Friends and supporters of Desiline Victor, the 102-year-old Florida woman who waited hours to vote, sent over these pictures today. Ms. Victor got invited to the State of the Union this week, as an example of the endurance test faced by thousands of people trying to cast a ballot in November. When Ms. Victor got back to Miami, a crowd of friends and supporters was there to greet her.
That same day, Florida Governor Rick Scott did a press conference about new jobs, and while there he got asked what he was going to do to improve voting in his state. Scott said he thought the state needed to limit the size of the ballot, give elections supervisors more authority to increase the number and size of polling places in their counties, and one more thing. From Orlando Sentinel video:
Third, we need to look at the number of early voting days. I proposed that we give our supervisors the option of between eight and 14 days, up to 12 hours a day, and allow them to do the Sunday before the Tuesday election. Because let's think about it: All of us want people to come out vote. We want them to vote. We want them to feel comfortable -- of course we want their vote to be counted. I’m proud that I fought last year to get the SAVE database*, to know Florida citizens' votes are not going to be diluted by somebody that never had a right to vote in our state.
But look, this is what we proposed. I'm optimistic that the legislature will pass this, and hopefully pass it early in this session.
And with that, the reporters were thanked for coming and the conference was over -- no time for asking why it was that Governor Scott cut early voting from 14 days to eight in the first place, then refused to extend the time despite the eight-hour lines.
*See: Governor Scott's voter purge.






What an awesome lady.
Had next year not been his turn he would have continued his business as usual agenda,, block the vote. Rick Snyder is also up, "Get Out The Vote"!!!
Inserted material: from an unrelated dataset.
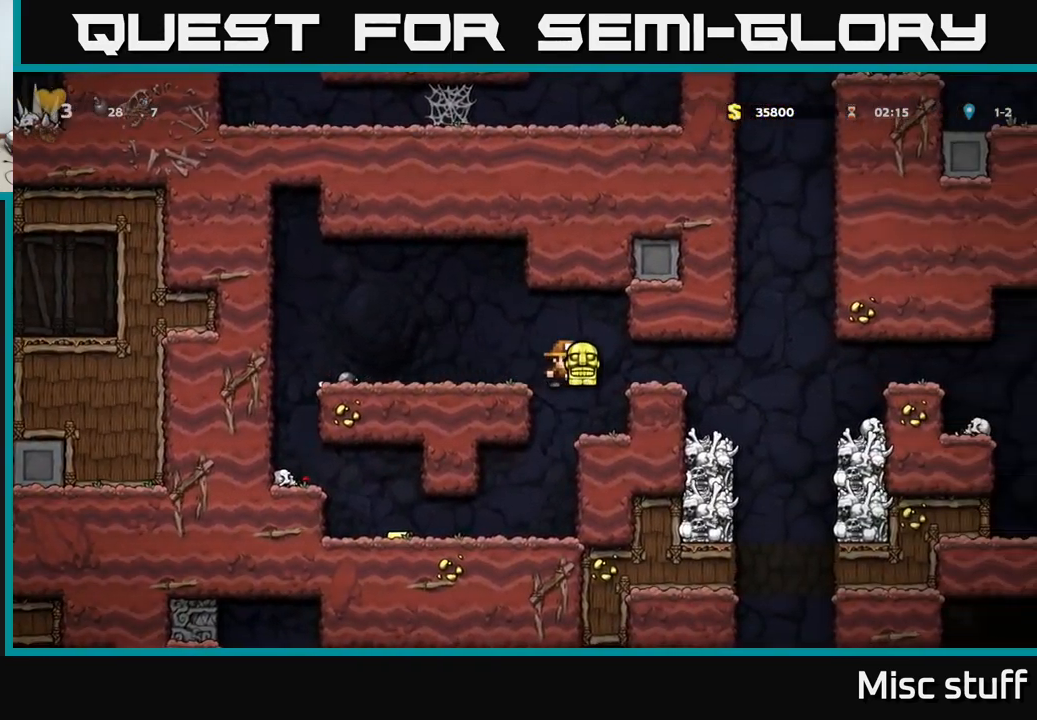
{"buttons": ["DPAD_RIGHT"], "left_stick": "center", "events": [[84, "DPAD_RIGHT", "up"], [334, "A", "down"], [350, "DPAD_RIGHT", "down"], [434, "A", "up"]]}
Given the choice of 15 days of voting 7am to 1pm or 11am to 5pm or however you get about 6 hours a day of voting as it was OR 8 days of 6am to 6pm voting, I'd choose the latter.
"In 2011 Republicans, who had super majorities in both chambers of the legislature, passed HB 1355, which curtailed early voting days from 14 to eight; greatly proscribed the activities of voter registration organizations like the League of Women Voters; and made it harder for voters who had changed counties since the last election to cast ballots, a move that affected minorities proportionately more than whites.
The law was intentionally designed by Florida GOP staff and consultants to inhibit Democratic voters, former GOP officials and current GOP consultants have told The Palm Beach Post."
http://www.palmbeachpost.com/news/news/state-regional-govt-politics/early-voting-curbs-called-power-play/nTFDy/
I love this lady. Governor Scott, not so much. The last thing we need is more local partisan control over voting.
For the sake of the Mrs. Victors of the various states, why can't we just implement vote-by-mail (automatic absentee ballots) across the county?
It works well in Oregon and Washington. No lines, no polling places to manipulate, high voter turn out...
... oh yeah, I forgot the GOP is terrified of high voter turn out. My bad.
Florida already has vote-by-mail, and in the past, the Supervisor of Elections in Pinellas County (St. Petersburg/Clearwater) really pushed absentee ballots in lieu of early voting. The drawback to vote-by-mail is that if the Supervisor of Elections decides that your signature doesn't match the one on file, then the ballot gets thrown out--and reportedly, legitimate ballots get thrown out in the process.
It is my understanding that in Oregon, if signatures do not match, the authorities are proactive; they contact you to resolve the situation. Here in Florida, however, if the Supervisor of Elections decides that you are not John Hancock, then you are not John Hancock, end of story. Florida law provides no remedy for voters who get disenfranchised because of signature problems.
And as for Gov. Scott: as Laura points out, he himself refused to veto the legislation that enacted the very things he is now complaining about.
One more datum: according to a recent Public Policy Polling (PPP) poll, Rick Scott's approval rating is a whopping 33% among all voters--and is at 49% among Republicans.
One more point: I have frequently seen Rick Scott compared to the cartoon character Skeletor. Personally, I'd vote for Nosferatu (either Schreck or Malkovich) as a better pop-culture lookalike. Just my opinion. . . .
PPP poll results: http://www.publicpolicypolling.com/pdf/2011/PPP_Release_FL_116.pdf
Here is another option - voting online.
I work at a "Big Box" store. Often a customer calls in an order. They give me their credit card number, the expiration date, the 3-digit security code, the name on the card, and the zipcode of the billing address. I have never heard any customer complain of CC fraud.
It seems to me that any online voting system could use some combination of ID numbers, eg. driver's licence, SS#, home address, etc., that positively identify that person as being a registered voter.
In my home state, Minnesota, if I wanted to see a sample ballot, all I had to do was go to a government-sponsered website and type in my home address. A sample ballot appeared that was specific to my city, township, school district, whatever.
It doesn't seem to be that dificult. We should just do it. The easy part is that the Fed. government can mandate this for all federal elections, which pretty much decides it for all elections (except maybe schoolboard, if it is completely separate from any other election.)
the gop is sitting in one of their secret meeting rooms. how do we win elections when the majority of americans don't like us? the answer is you cheat. you lie. you steal. you redraw districts. you shorten voting hours. you add identification procedures. you make the ballot harder to understand. you do everything you can to get poor americans to not cast a ballot. you get judges to throw out huge blocks of inner city votes. and then you stand up on a stage and tell everyone how hard you have worked trying to get everyone a chance to vote. when are some of you people ever going to wake up!